En grandissant, elle perdra toutefois confiance en ses capacités de compositrice, allant même jusqu’à écrire « une femme ne doit pas souhaiter composer : aucune n’en a été capable jusqu’à maintenant » (on croirait presque qu’elle n’a jamais lu notre dossier sur les femmes et la musique classique). Après ses 36 ans, elle n’écrit pratiquement plus rien. Schumann regrette quant à lui qu’elle ne puisse composer régulièrement, étant donné ses enfants et son mari « vivant toujours dans le royaume de l’imagination » : « je suis souvent perturbé en pensant à toutes les idées perdues juste parce qu’elle ne peut les travailler ».

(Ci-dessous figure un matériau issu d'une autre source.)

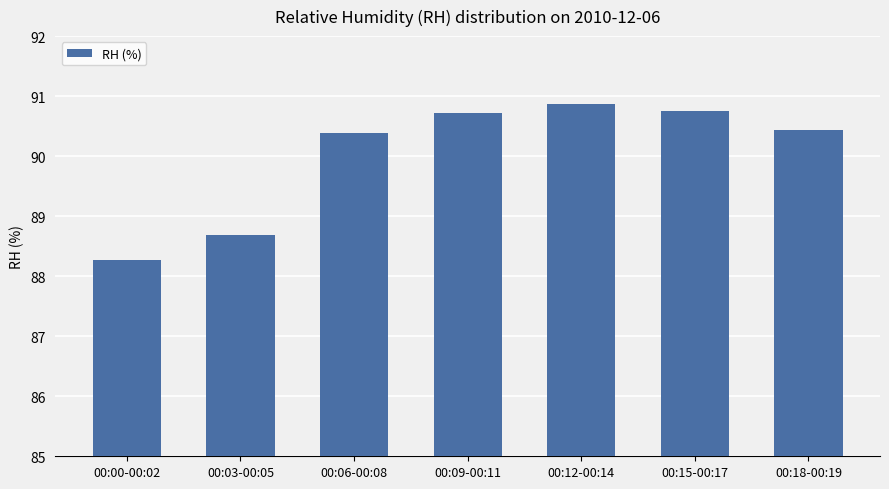

What is the label of the 3rd bar from the right?

00:12-00:14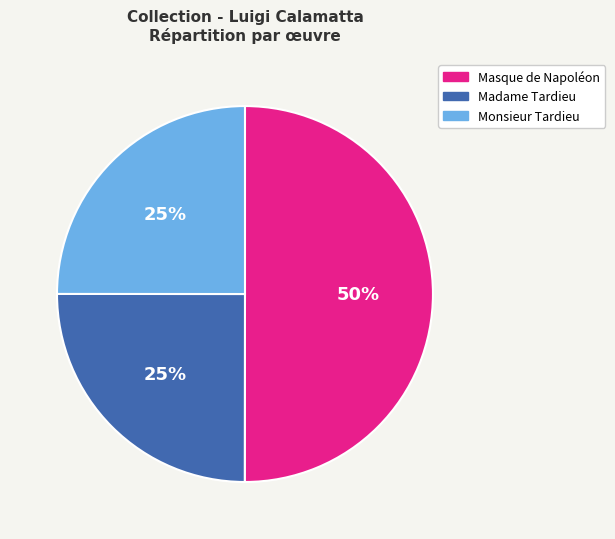

True or false: Madame Tardieu accounts for 25% of the total.

True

De nos jours, ses compositions sont de plus en plus jouées et enregistrées (écouter ses œuvres pour piano par Jozef De Beenhouwer). On trouve parmi elles des chansons, des pièces pour piano seul, un concerto et un trio pour piano, des chorals, et trois Romances pour violon et piano (inspirées par l’anniversaire de son mari en 1853 et dédiées à Joachim).
Après avoir marqué de l’intérêt pour Liszt, elle développe ensuite une hostilité totale envers son œuvre et le compositeur : non seulement elle n’interprète plus aucune œuvre de lui, mais elle supprime de plus la dédicace de la Fantaisie en do Majeur, de son mari à Liszt, lorsqu’elle la publiera. Elle refusera enfin de participer à un festival en l’honneur du centenaire de Beethoven lorsqu’elle apprendra que Liszt et Richard Wagner (qu’elle ne porte pas non plus dans son cœur) y participent également…
Anton Bruckner non plus ne trouve pas grâce à ses yeux (elle parle de sa Symphonie n° 7, entendue en 1885, comme « un morceau horrible »).
Avec sa Symphonie en fa mineur que Clara écoute et apprécie en 1887, Richard Strauss fait par contre figure de rescapé.